Wednesday, March 18, 2009

The Brinkley Girls

Nell Brinkley in her studio.

I'm trying to work my fashion-mojo back up [it is hard to feel snazzy when you've been wearing nothing but leggings, T-shirts, and fuzzy socks around the house for weeks on end...], so in the meantime, I thought I would share these amazing images by an artist I recently discovered. Her name is Nell Brinkley, and she created the "Brinkley Girl". The Brinkley Girl came to replace the iconic Gibson Girl in America the early 20th century...

She became an artist for Hearst syndicate in 1907 and her drawings of fashionable, curly-headed beauties became all the rage in New York. She was dubbed the "Queen of Comics" by the media...

According to the Nell Brinkley Archives, "Within a year, she had become a household name.
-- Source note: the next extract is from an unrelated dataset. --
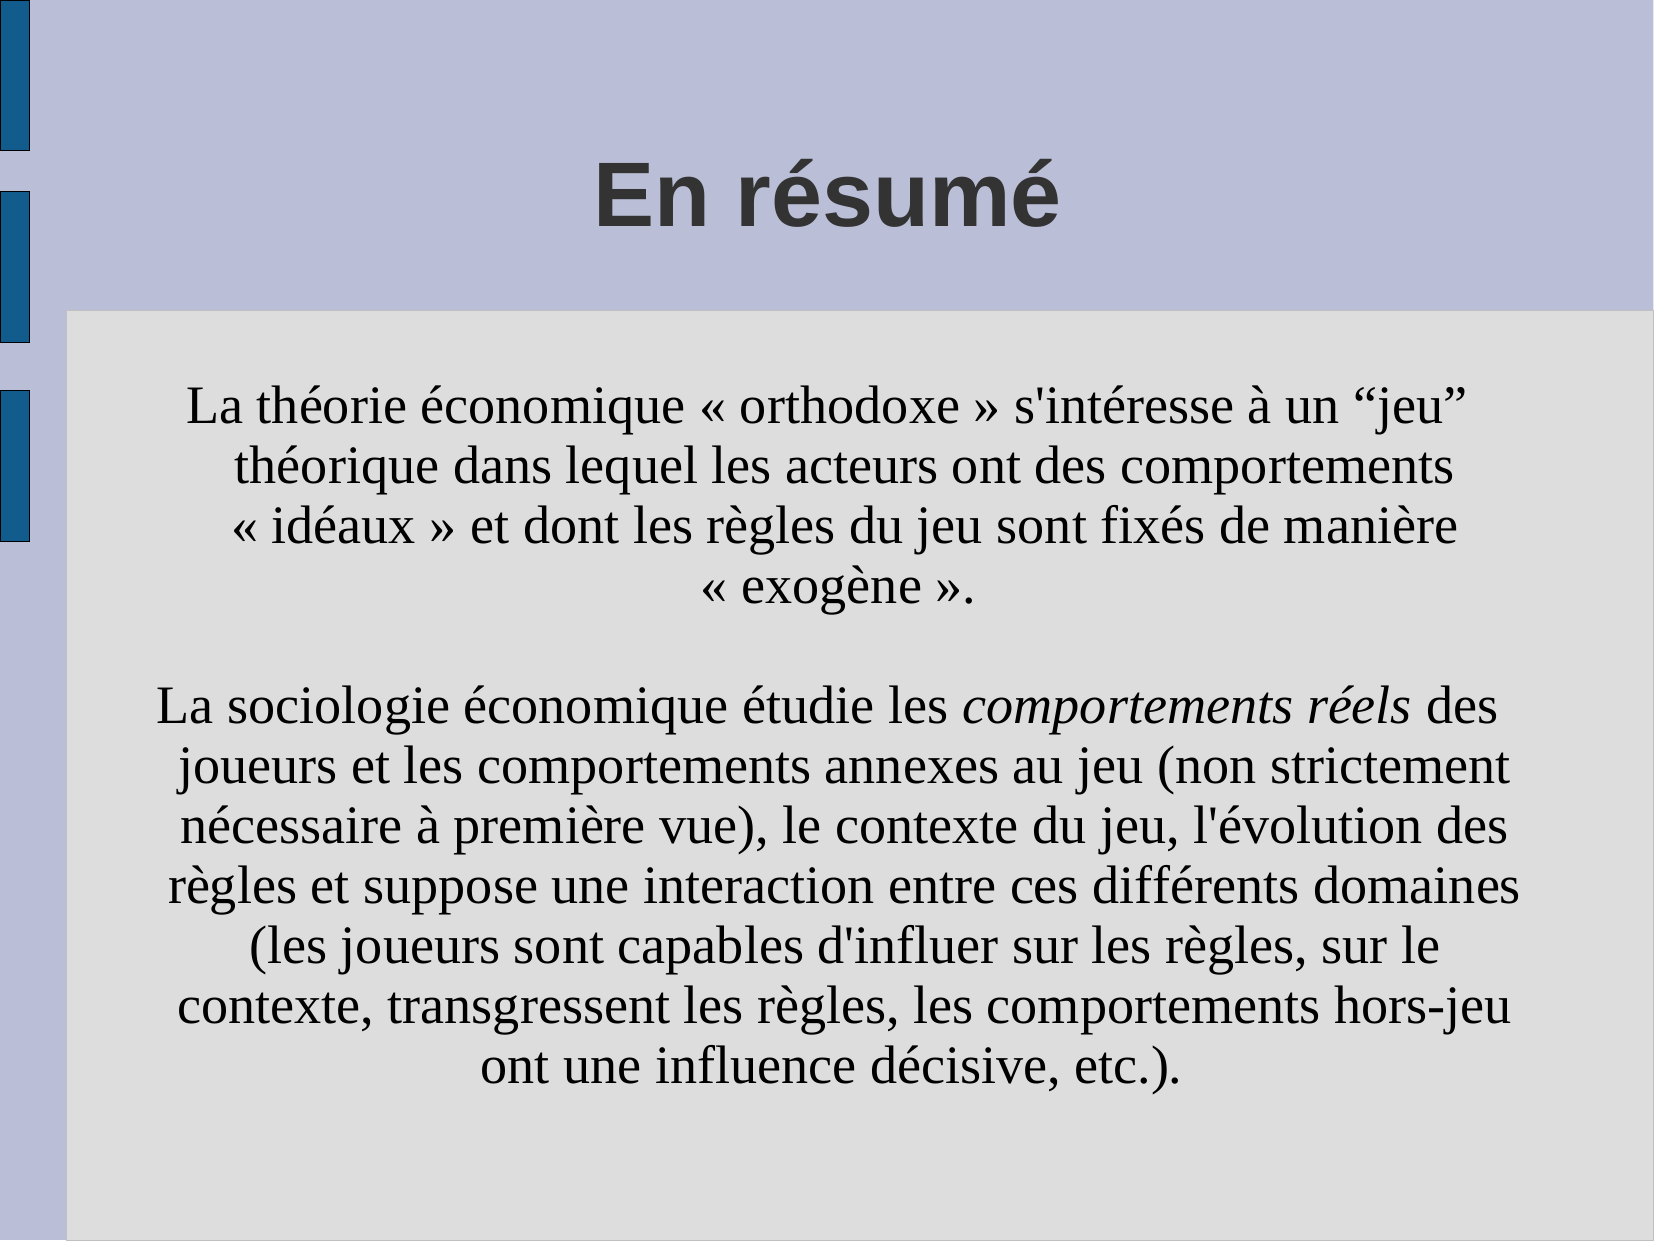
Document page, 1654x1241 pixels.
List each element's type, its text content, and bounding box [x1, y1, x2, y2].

subtitle La théorie économique « orthodoxe » s'intéresse à un “jeu” théorique dans lequel les acteurs ont des comportements « idéaux » et dont les règles du jeu sont fixés de manière « exogène ». La sociologie économique étudie les comportements réels des joueurs et les comportements annexes au jeu (non strictement nécessaire à première vue), le contexte du jeu, l'évolution des règles et suppose une interaction entre ces différents domaines (les joueurs sont capables d'influer sur les règles, sur le contexte, transgressent les règles, les comportements hors-jeu ont une influence décisive, etc.). [121, 352, 1534, 1119]
title En résumé [121, 98, 1534, 291]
Flo Ziegfeld dressed his dancers as “Brinkley Girls,” in the Ziegfeld Follies in 1908. Three popular songs were written about her. Women, aspiring to the masses of curly hair with which Nell adorned her creations, could buy Nell Brinkley Hair Curlers for ten cents a card. Young girls cut out and saved her drawings, copied them, colored them, and pasted them in scrapbooks..."

The Brinkley Girl was feminine, fun-loving and independent. One of Brinkley's cartoons that was syndicated nationally, The Three Graces, helped establish this character as an icon. The piece, displaying three women singing the praises of suffrage, preparedness and Americanism with regards to love of country, was one of the first to link young, attractive women with the concept of suffrage [Wikipedia].

For more info on Nell, check out:
OSU Archives of Nell Brinkley
The Brinkley Girls by Trina Robbins
American Beauties from Library of Congress/Swann Foundation


StrikeMatch said...

Wow! I love the Ziegfield Follies but I've never heard of Nell. Thanks so much!

Paul Pincus said...

you post the best posts ; ) loved this.

happy you're back!

Anonymous said... women vote!

[Tara] said...

Strike match -- Of course; she was new to me as well. She had such an interesting career and influence.

Paul -- Coming from you, that is extremely flattering! Thanks!

Spring -- LOL! Well, at this time there was still the angry suffragette stereotype.

Aurélie Muller said...

oh i love these drawings! i love i love i love!

michiko said...

oh I love these drawings, so charming!

izzit said...

Thanks - I never saw this anywhere else - though I saw those WW1 proto-flappers on posters and couldn't define them.